Task statement: Among the records below, find the lines with the word "Tous" and copy them.

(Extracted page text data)

------

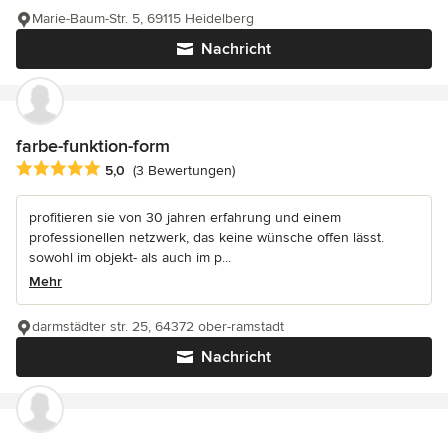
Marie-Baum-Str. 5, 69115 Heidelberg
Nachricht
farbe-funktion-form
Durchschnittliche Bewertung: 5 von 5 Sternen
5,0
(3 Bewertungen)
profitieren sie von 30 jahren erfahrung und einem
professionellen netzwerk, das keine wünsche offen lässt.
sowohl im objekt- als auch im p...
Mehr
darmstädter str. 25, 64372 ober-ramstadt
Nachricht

------

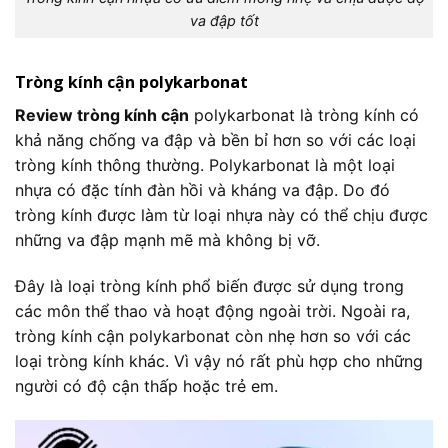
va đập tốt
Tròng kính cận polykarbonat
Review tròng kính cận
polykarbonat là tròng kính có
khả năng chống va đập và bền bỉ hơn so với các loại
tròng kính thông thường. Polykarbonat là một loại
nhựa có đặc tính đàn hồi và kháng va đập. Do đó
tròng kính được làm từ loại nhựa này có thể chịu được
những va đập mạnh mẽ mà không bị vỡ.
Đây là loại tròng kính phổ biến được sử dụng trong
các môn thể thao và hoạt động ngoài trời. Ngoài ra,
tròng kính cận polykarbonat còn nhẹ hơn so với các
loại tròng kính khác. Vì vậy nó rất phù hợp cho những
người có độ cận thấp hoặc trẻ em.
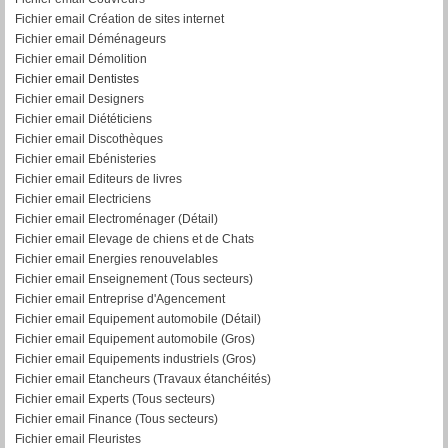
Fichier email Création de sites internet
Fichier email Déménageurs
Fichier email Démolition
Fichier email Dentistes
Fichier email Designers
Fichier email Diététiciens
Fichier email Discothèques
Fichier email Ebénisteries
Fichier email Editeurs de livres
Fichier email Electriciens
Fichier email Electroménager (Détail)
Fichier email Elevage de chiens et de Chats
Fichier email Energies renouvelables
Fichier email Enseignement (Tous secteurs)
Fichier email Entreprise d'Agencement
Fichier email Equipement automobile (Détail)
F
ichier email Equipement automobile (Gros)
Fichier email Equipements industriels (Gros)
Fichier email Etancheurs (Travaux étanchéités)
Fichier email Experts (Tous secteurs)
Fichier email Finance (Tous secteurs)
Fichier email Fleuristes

------

Reply:
Fichier email Enseignement (Tous secteurs)
Fichier email Experts (Tous secteurs)
Fichier email Finance (Tous secteurs)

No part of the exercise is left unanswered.